Search through the entries for the word "двухцветный" and copy every line that has it.

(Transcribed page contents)

*-*-*

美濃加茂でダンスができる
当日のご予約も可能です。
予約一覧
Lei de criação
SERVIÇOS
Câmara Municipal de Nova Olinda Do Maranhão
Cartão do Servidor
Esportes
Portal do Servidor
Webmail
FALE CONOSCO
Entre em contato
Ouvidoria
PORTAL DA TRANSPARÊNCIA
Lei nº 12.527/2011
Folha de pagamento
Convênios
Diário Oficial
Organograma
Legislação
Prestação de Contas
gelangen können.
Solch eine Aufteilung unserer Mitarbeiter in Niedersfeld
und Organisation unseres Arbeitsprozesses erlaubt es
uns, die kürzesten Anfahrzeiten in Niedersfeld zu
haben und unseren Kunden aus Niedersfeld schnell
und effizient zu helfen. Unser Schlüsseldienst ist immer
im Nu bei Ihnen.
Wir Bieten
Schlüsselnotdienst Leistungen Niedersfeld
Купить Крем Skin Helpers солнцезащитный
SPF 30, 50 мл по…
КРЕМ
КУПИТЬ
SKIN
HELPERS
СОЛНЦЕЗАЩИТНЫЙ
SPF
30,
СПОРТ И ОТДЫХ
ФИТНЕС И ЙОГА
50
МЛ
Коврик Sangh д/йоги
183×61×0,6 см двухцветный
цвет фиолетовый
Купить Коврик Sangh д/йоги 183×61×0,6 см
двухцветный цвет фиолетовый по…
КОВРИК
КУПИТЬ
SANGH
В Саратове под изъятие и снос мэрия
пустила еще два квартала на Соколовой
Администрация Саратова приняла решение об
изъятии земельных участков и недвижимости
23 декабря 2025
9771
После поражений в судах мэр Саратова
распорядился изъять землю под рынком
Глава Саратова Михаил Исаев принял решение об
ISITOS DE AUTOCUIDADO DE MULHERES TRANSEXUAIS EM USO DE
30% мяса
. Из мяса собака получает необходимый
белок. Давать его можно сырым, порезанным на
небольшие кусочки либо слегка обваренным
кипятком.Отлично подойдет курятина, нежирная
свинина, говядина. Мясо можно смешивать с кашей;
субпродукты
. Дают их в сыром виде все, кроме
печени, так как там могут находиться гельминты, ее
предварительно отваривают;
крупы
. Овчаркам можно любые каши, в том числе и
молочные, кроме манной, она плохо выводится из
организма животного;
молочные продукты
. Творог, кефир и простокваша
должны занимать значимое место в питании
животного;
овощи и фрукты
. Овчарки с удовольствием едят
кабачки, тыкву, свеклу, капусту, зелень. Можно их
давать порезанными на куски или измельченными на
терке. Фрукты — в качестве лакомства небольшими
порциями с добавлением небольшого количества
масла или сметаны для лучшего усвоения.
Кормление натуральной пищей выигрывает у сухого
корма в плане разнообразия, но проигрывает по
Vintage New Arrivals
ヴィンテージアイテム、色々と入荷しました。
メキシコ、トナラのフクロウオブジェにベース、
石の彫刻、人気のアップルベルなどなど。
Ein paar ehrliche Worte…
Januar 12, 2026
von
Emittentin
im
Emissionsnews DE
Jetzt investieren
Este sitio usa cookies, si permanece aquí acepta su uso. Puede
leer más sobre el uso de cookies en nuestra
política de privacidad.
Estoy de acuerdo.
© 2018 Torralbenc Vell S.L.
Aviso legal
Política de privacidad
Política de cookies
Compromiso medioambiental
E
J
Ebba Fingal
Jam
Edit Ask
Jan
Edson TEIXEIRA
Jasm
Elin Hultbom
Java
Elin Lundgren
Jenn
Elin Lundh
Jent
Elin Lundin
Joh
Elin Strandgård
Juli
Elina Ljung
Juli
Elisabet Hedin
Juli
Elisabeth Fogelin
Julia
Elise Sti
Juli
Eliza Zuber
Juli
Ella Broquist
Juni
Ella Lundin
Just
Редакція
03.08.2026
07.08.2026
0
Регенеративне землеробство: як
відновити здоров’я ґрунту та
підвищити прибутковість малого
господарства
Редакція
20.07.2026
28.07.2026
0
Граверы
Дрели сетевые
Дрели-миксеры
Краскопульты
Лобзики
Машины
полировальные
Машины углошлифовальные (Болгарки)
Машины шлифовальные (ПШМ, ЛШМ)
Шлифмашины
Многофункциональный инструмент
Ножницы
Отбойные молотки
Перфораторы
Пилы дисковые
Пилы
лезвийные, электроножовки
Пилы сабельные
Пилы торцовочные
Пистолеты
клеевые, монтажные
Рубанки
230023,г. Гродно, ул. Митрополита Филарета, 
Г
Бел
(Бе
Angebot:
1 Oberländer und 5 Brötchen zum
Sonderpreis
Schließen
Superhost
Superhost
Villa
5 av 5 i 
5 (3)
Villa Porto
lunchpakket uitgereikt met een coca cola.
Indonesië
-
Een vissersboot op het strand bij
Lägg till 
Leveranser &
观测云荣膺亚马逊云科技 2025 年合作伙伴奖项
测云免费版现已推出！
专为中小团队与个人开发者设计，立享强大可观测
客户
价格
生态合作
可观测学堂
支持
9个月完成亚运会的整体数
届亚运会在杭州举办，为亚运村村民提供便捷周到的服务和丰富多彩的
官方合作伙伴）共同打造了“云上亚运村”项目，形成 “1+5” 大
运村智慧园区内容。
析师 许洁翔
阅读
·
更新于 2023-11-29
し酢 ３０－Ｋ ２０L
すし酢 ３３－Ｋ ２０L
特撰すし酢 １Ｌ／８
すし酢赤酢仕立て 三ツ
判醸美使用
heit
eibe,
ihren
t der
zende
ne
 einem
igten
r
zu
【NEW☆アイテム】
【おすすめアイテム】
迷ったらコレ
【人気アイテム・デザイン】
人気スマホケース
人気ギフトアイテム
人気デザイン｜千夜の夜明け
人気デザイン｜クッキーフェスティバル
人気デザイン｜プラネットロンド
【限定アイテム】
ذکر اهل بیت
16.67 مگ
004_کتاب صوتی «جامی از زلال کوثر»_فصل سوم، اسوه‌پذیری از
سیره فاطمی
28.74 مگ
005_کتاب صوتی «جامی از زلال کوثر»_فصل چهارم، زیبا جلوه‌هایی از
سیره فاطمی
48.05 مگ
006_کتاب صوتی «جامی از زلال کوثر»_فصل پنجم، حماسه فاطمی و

*-*-*

▶ ANSWER TO THIS EXERCISE:
183×61×0,6 см двухцветный
двухцветный цвет фиолетовый по…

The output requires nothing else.